(AVAILABLE DATA)

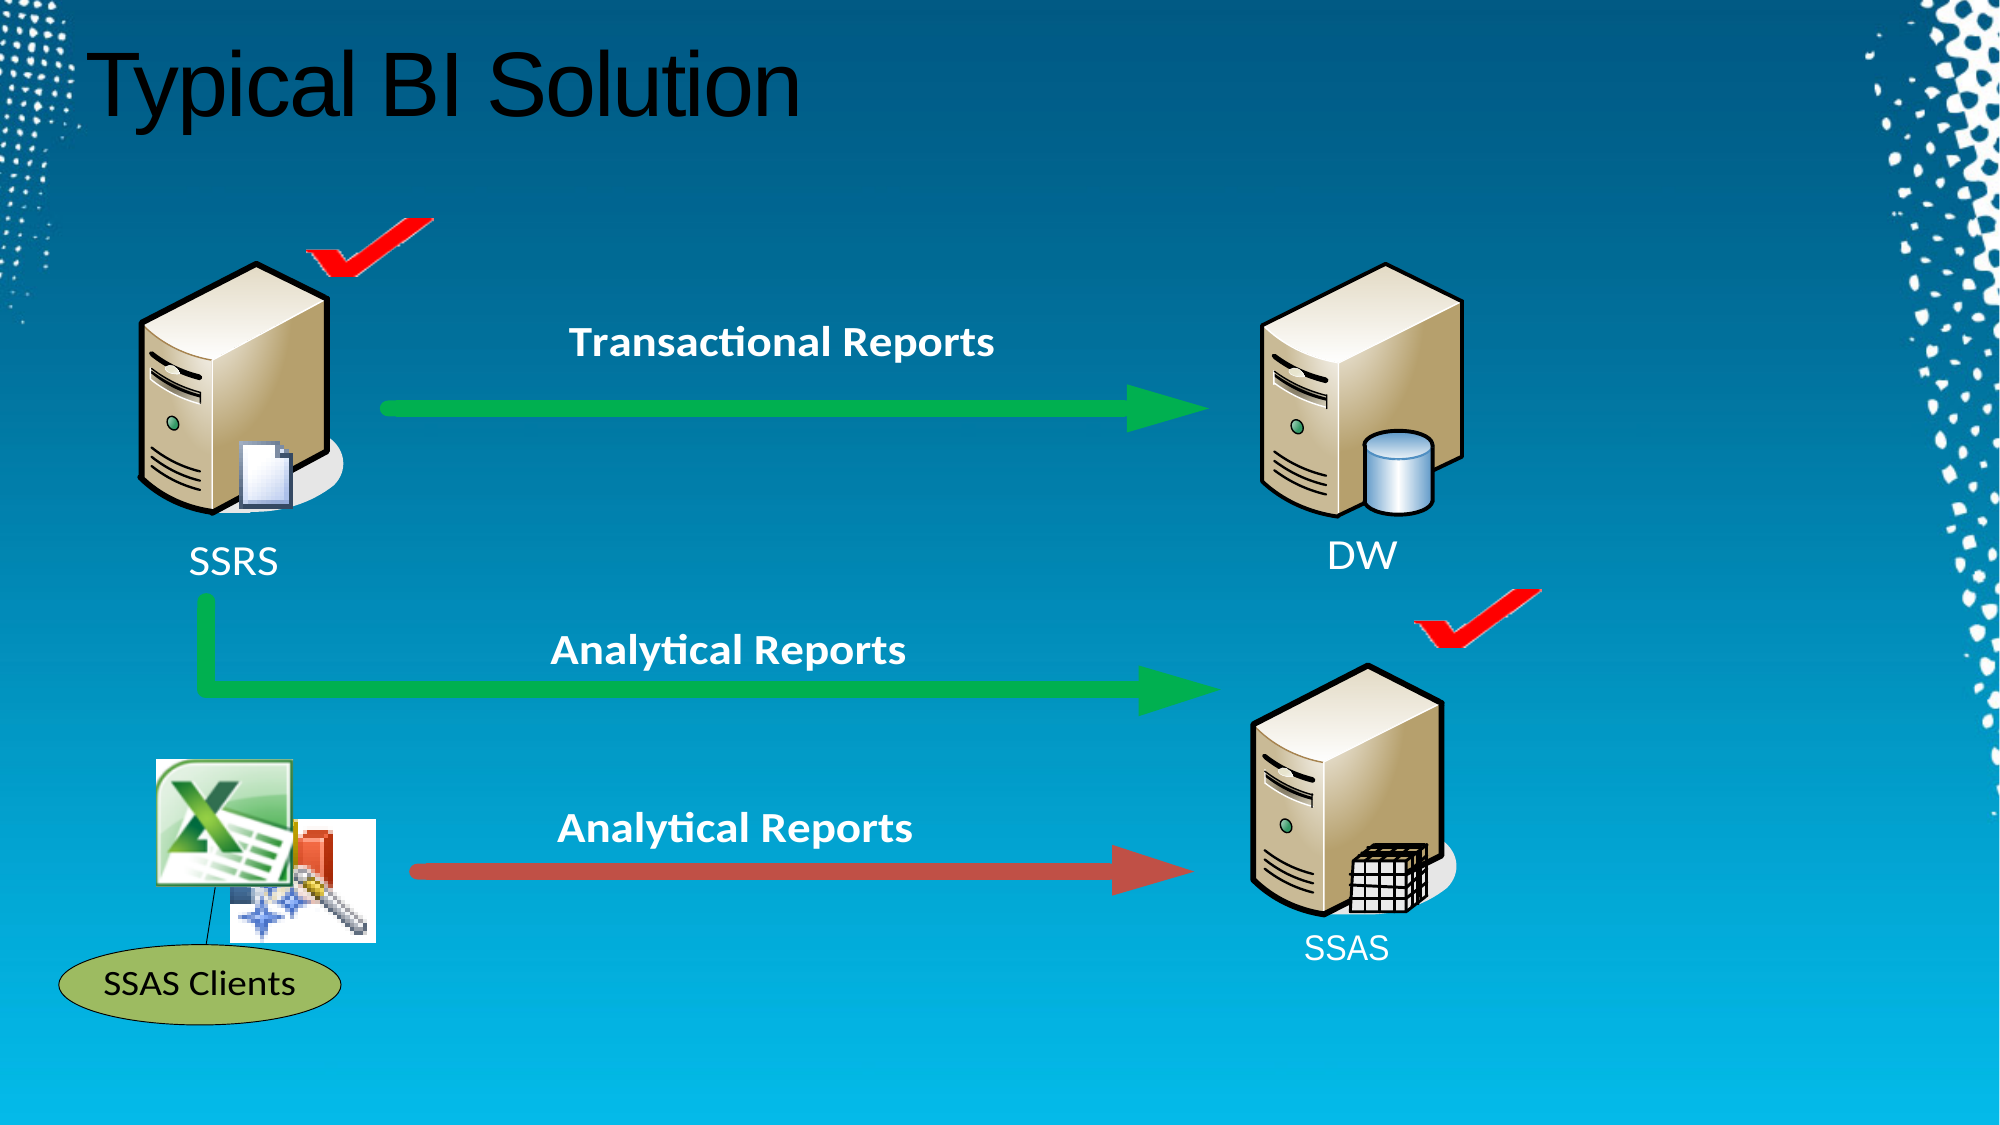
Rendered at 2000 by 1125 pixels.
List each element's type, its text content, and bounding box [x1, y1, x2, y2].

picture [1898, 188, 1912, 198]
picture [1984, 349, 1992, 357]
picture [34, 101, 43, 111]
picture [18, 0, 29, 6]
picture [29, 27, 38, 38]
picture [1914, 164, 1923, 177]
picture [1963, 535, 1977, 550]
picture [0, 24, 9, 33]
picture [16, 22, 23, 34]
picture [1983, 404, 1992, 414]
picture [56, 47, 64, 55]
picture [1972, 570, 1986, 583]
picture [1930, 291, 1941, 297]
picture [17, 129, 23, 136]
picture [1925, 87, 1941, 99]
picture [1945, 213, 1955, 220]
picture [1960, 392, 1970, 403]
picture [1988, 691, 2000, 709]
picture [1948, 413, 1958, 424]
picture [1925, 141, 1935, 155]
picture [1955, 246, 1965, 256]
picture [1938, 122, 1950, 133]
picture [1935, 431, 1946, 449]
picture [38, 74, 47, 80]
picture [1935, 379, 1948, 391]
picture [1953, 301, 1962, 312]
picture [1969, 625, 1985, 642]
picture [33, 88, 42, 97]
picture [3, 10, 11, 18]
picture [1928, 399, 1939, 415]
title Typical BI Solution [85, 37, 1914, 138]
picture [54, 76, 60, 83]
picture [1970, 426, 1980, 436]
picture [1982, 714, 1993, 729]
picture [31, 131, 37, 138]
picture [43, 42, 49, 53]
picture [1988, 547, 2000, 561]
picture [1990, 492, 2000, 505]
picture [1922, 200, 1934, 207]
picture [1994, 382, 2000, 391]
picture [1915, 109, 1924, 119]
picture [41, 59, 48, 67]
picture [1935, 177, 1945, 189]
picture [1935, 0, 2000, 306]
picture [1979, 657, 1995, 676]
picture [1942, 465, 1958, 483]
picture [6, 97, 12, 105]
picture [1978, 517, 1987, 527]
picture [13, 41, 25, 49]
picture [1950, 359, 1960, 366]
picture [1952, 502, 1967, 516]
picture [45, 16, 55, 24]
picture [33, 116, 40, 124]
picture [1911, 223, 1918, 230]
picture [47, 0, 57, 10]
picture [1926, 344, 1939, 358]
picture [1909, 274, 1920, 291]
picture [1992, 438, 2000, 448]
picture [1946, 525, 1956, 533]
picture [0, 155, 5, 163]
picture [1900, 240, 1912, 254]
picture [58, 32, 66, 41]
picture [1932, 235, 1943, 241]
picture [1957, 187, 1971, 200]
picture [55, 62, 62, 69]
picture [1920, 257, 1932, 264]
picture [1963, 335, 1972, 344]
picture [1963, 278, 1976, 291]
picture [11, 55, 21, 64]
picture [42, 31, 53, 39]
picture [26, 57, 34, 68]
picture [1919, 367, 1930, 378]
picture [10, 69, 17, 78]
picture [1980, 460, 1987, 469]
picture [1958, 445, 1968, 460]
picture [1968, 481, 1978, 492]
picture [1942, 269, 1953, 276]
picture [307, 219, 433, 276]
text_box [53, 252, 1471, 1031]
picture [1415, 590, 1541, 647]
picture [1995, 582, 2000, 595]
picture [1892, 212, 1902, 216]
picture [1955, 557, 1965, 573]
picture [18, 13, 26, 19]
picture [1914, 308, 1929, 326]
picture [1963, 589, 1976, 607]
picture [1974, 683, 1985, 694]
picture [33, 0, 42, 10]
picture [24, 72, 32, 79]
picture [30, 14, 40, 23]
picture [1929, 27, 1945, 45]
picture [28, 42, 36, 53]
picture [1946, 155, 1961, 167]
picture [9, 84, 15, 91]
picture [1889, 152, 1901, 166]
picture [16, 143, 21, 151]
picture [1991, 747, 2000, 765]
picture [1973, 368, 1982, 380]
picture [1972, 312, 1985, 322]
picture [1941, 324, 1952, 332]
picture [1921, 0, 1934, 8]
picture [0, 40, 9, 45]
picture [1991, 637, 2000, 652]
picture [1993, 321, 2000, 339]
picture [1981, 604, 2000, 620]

(End AVAILABLE DATA)
(AVAILABLE DATA)

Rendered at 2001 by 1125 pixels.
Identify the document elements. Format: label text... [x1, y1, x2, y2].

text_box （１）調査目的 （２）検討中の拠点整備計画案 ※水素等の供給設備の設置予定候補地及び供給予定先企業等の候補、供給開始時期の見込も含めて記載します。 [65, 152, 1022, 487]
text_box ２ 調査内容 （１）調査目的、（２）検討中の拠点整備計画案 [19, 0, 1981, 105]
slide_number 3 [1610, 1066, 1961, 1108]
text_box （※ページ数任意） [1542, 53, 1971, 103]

(End AVAILABLE DATA)

# YOUR ASSIGNMENT
Your answer should consist only of the count of lines in the data that contain "pixels".

# EXPECTED ANSWER
2